Pencils: For the most part, graphite is graphite. I still sometimes draw with good old fashioned #2 pencils but for the sake of not needing to carry a sharpener or find somewhere to dispose of pencil shavings, I almost always use a mechanical pencil. I have a 0.9mm mechanical with a blue lead, a 0.7mm H, and a 0.5mm HB both with regular graphite leads. For archival purposes I finish pencil drawings with Prismacolor Fixative. For colored pencils I use Prismacolor Premier. There are other professional grade pencils out there, but I just love how these lend themselves to the techniques I like to use.
Pens: My Sharpies and ball points have been replaced with a wide range of Pigma Micron pens. I have and use every size from 005 through 08 and also their Graphic and Brush tips. Microns are waterproof and archival and I've tested the former by using watercolor to color some of my ink drawings. The Microns did not bleed at all when exposed to water.
Paint: I used craft grade paint when I first started painting in 2006. I've mostly experienced no problems with this until I started exhibiting at outdoor art fairs here in Florida. The humidity and hot sun have cracked some of my paintings, causing me to go back and sand the canvas and repaint affected areas with higher quality paints. Since around 2010 I've been using Liquitex Heavy Body and Golden Fluid acrylics. These are quality, high pigment paints. (Tip: Home Depot, Lowes, and WalMart have "oops paint" in large and small containers for extremely discounted prices. They are usually high quality brand name paints intended for interior/exterior jobs. I use these paints for laying down backgrounds and painting large areas, then use more expensive Golden and Liquitex for the detail work.)

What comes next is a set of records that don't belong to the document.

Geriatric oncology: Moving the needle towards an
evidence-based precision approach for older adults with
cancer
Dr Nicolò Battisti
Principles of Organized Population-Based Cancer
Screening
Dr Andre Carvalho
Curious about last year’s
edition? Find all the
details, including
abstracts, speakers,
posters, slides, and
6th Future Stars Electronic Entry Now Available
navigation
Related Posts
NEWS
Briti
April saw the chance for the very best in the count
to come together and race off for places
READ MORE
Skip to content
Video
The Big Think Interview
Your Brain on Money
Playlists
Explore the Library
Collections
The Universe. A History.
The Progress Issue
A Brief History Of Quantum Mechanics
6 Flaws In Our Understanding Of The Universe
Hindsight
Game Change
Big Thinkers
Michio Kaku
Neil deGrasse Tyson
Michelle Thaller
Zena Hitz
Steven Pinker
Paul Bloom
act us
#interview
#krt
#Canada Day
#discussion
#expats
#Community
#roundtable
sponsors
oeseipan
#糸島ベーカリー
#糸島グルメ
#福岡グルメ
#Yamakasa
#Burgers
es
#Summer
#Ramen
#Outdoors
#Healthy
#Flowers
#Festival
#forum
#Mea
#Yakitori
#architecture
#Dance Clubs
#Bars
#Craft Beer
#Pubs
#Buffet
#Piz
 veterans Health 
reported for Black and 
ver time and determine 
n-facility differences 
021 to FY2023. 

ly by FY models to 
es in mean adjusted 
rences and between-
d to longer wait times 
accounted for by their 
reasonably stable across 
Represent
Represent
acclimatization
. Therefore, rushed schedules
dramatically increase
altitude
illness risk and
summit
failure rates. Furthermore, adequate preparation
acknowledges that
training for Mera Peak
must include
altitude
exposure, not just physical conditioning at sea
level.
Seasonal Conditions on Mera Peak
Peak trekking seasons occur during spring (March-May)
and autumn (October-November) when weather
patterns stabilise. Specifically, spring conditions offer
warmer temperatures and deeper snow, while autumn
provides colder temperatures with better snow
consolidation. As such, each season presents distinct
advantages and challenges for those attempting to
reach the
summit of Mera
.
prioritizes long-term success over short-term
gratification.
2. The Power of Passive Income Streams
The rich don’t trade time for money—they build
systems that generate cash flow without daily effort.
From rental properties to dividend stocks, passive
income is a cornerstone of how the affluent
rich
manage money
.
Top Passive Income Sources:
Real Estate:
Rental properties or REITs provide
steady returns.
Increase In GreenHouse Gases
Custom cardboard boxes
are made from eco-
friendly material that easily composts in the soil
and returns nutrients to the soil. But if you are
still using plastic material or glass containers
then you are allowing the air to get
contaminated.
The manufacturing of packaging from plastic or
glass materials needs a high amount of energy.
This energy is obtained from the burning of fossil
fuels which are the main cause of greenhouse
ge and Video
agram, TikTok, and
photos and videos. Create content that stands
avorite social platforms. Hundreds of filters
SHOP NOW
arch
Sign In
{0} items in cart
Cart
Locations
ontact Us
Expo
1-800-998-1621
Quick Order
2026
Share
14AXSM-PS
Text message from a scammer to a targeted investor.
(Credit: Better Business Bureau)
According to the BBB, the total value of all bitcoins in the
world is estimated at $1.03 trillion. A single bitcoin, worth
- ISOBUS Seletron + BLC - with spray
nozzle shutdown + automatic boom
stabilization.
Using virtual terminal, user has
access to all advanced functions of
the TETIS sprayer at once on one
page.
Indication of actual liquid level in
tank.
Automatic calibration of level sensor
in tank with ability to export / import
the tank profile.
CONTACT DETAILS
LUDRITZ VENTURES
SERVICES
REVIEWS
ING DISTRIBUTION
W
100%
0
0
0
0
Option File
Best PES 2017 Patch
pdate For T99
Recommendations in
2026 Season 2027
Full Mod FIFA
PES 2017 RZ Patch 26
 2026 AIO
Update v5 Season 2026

Paper: Printer paper was my best friend for many years and I still use it for very rough drafts that I know will be recycled. The problem with it is that it is thin and fragile. Overworking it will causes the paper to buckle and warp. I try to use Strathmore 300 series Brisol in 100lb thickness for all drawing work. You never know when a piece will come out well and if you're working on throw-away paper and find out you're creating a masterpiece, you're stuck. It's better to start out on good paper in case you make a winner.
Wood: I get asked very regularly what kind of wood I draw on. The first wood pieces I drew and painted were on pieces of pine trim I cut down after installing a door in my home. I've also painted on Masonite purchased from hardware stores that I applied gesso to. (Tip: If using Masonite, gesso a large X on the back to keep it from warping when you gesso the front.) If you want a more exhibit friendly wood, cradled basswood can be purchased at art supply stores. You should experiment with a few different substrates to find out what works best for you.
I know some of you are thinking that getting the right tools for the job will cost a lot of money. I am not condemning anyone for using whatever materials you have on hand. Again, I have created and sold hundreds of original pieces with whatever was lying around the house. However, I will venture to assume that if you have a smartphone, subscription television, or a gaming system then you have found ways to acquire the unnecessary things you find important. If your art is important to you and you want to elevate your game then getting quality materials will certainly pay off. Just my two cents. Most importantly, have fun with it!